Performance Management: Evaluation or Empowerment?

What if performance evaluations were actually tools to optimize employee engagement and performance? 

It’s long been argued by many HR professionals, researchers, managers, and employees that performance management evaluations do little to enhance employee performance and engagement.[1]Over 58% of HR executives in a recent study from the Center for Effective Organizations graded their own performance management systems as C or below.   Recent research on autonomy motivation indicates that current performance evaluation practices may actually serve to reduce employee motivation and engagement, particularly if emphasis is placed on manager ratings of employees explicitly tied to financial rewards. It’s no wonder that researchers have long suggested that doing away with the current process of standardized year-end performance evaluations might actually improve employee morale and engagement. Replacing your standardized year-end performance evaluations with HR Analytics may help your company to find other pain points within management.

But what if performance evaluations were actually designed to optimize employee engagement and performance?  What would the process look like?  How would the forms be designed? What content would be assessed? What data and metrics would managers and employees most want to capture to enhance individual and organizational performance?   Here are some thoughts to prompt discussion on this mission critical function:

  1. The primary purpose would be knowledge management in the service of performance management – to generate knowledge about what factors enhance or inhibit operational effectiveness and the quality of outputs/outcomes.
  2. The primary content to be assessed would be people and process contributions and barriers to operational effectiveness and quality of work outputs/outcomes – not individual performance in abstraction from process.
  3. Evaluations would be employee and peer centric, not manager centric.  Employees and their peers doing the work (team members or others participating in a defined business process) would evaluate performance of (a) the overall effectiveness of the process, including factors that inhibited or enhanced effectiveness and quality of output, and  (b) their individual contribution to the process and quality of output – strengths and limitations.
  4. Quality job descriptions would become strategically important for effectively managing performance.  Evaluation forms would focus on performance of role-specific responsibilities that accurately reflect the business processes related to the employee’s job and/or the functional teams on which the individual participates.
  5. Evaluation of performance related to departmental and team goals would also be relevant – particularly for sales positions and higher level managerial positions managing to specific performance metrics.  Behavioral factors / competencies would be identified as factors that either enhance or inhibit process effectiveness and quality of outputs.
  6. Year-end compensation decisions would be conducted separately from these evaluation processes, and would be based on (a) achievement of relevant business process efficiencies and effectiveness and quality of outputs over the year, and (b) manager-employee assessment of the employee’s contribution to those results.

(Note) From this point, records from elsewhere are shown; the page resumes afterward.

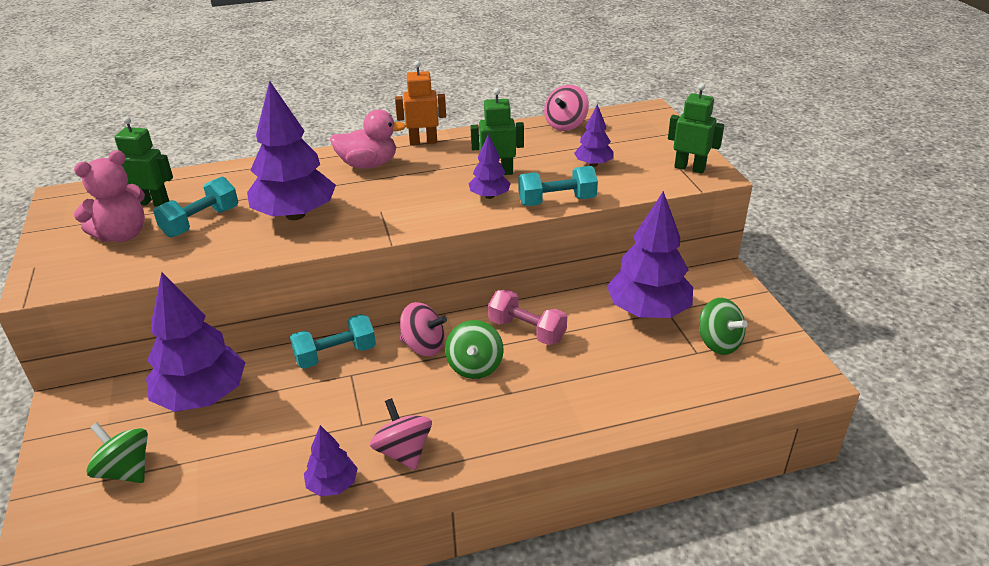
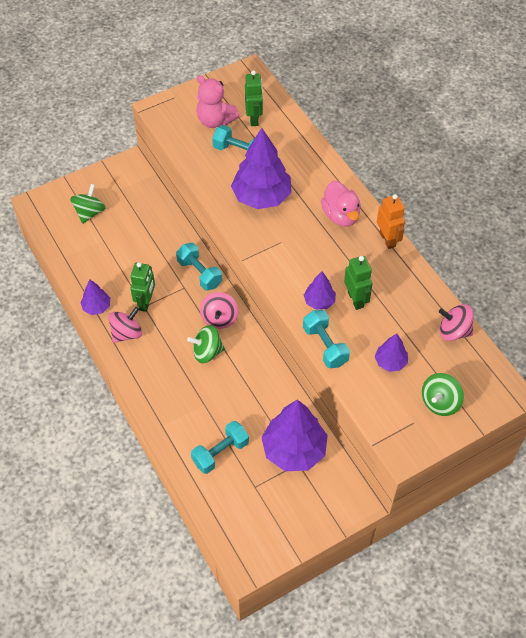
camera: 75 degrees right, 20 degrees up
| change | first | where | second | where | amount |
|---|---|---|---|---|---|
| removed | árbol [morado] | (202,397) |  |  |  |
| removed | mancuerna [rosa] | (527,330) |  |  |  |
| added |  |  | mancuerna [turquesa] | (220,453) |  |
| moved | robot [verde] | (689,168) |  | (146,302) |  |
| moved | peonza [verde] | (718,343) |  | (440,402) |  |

What keeps us from breaking out of the old evaluation paradigm and orienting our processes toward empowerment of employees and process and quality improvement?  In the opinion of this researcher/practitioner, here’s why:

  • HR is still overly focused on compliance and legal defensibility regarding management of employees, rather than optimizing performance.
  • Performance evaluations are overly focused on justifying individual compensation and discipline decisions rather than actually trying to optimize performance.
  • Organizations and technology providers have failed to meaningfully integrate performance evaluation processes and metrics with ongoing business process improvement efforts –both from a process and technology perspective.
  • Job description content and competency profiles do not accurately reflect the actual work being done and the processes and outcomes expected.

We see performance management through the four lenses of process, content, technology, and analytics.  Performance management systems that look for shortcuts also short change employees, managers, and their organizations.  Haven’t we had enough of the old employee evaluation paradigm?  Isn’t it time to consider employee empowerment through knowledge sharing in the service of ongoing performance improvement?

Your thoughts?


[1]Coens, T. & Jenkins, M. (2000).  Abolishing Performance Appraisals: Why they backfire and what to do instead. San Francisco: Berrett-Koehler Publishers, Inc. Buckingham, M. & Coffman, C. (1999). First, Break All the Rules: What the world’s greatest managers do differently. Pages 222-229 on Performance Management.  New York: Simon & Schuster. Pink, D.H. (2009). Drive: The surprising truth about what motivates us. New York: Riverhead Books.